> [ASSIGNED TASK]:
After reading the listing below, copy it out exactly.

> [DATA]:
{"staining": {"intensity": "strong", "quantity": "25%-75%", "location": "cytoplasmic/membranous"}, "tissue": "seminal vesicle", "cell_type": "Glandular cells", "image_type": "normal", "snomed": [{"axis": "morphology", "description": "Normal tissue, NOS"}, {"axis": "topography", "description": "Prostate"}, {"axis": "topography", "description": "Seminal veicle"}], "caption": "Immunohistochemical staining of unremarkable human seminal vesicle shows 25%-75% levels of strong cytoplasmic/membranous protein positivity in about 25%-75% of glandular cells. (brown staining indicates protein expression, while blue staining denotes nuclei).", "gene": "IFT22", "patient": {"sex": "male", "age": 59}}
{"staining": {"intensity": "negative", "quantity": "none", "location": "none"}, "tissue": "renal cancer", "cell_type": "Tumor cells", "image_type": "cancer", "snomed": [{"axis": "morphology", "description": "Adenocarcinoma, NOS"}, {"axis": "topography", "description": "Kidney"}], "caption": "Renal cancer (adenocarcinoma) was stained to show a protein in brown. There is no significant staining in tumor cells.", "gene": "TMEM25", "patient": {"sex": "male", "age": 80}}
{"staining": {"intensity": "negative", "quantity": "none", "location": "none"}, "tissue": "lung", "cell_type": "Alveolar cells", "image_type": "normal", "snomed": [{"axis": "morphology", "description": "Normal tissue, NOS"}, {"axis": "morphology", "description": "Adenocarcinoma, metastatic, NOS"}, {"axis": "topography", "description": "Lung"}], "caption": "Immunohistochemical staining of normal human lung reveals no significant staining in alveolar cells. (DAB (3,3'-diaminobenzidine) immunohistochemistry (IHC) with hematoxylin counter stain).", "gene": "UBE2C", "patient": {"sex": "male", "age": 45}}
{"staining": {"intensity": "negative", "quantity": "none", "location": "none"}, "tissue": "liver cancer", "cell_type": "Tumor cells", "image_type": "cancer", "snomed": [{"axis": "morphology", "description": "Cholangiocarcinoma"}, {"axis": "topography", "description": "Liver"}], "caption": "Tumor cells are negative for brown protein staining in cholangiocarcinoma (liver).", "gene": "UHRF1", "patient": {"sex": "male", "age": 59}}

> [REPLY TO THE TASK]:
{"staining": {"intensity": "strong", "quantity": "25%-75%", "location": "cytoplasmic/membranous"}, "tissue": "seminal vesicle", "cell_type": "Glandular cells", "image_type": "normal", "snomed": [{"axis": "morphology", "description": "Normal tissue, NOS"}, {"axis": "topography", "description": "Prostate"}, {"axis": "topography", "description": "Seminal veicle"}], "caption": "Immunohistochemical staining of unremarkable human seminal vesicle shows 25%-75% levels of strong cytoplasmic/membranous protein positivity in about 25%-75% of glandular cells. (brown staining indicates protein expression, while blue staining denotes nuclei).", "gene": "IFT22", "patient": {"sex": "male", "age": 59}}
{"staining": {"intensity": "negative", "quantity": "none", "location": "none"}, "tissue": "renal cancer", "cell_type": "Tumor cells", "image_type": "cancer", "snomed": [{"axis": "morphology", "description": "Adenocarcinoma, NOS"}, {"axis": "topography", "description": "Kidney"}], "caption": "Renal cancer (adenocarcinoma) was stained to show a protein in brown. There is no significant staining in tumor cells.", "gene": "TMEM25", "patient": {"sex": "male", "age": 80}}
{"staining": {"intensity": "negative", "quantity": "none", "location": "none"}, "tissue": "lung", "cell_type": "Alveolar cells", "image_type": "normal", "snomed": [{"axis": "morphology", "description": "Normal tissue, NOS"}, {"axis": "morphology", "description": "Adenocarcinoma, metastatic, NOS"}, {"axis": "topography", "description": "Lung"}], "caption": "Immunohistochemical staining of normal human lung reveals no significant staining in alveolar cells. (DAB (3,3'-diaminobenzidine) immunohistochemistry (IHC) with hematoxylin counter stain).", "gene": "UBE2C", "patient": {"sex": "male", "age": 45}}
{"staining": {"intensity": "negative", "quantity": "none", "location": "none"}, "tissue": "liver cancer", "cell_type": "Tumor cells", "image_type": "cancer", "snomed": [{"axis": "morphology", "description": "Cholangiocarcinoma"}, {"axis": "topography", "description": "Liver"}], "caption": "Tumor cells are negative for brown protein staining in cholangiocarcinoma (liver).", "gene": "UHRF1", "patient": {"sex": "male", "age": 59}}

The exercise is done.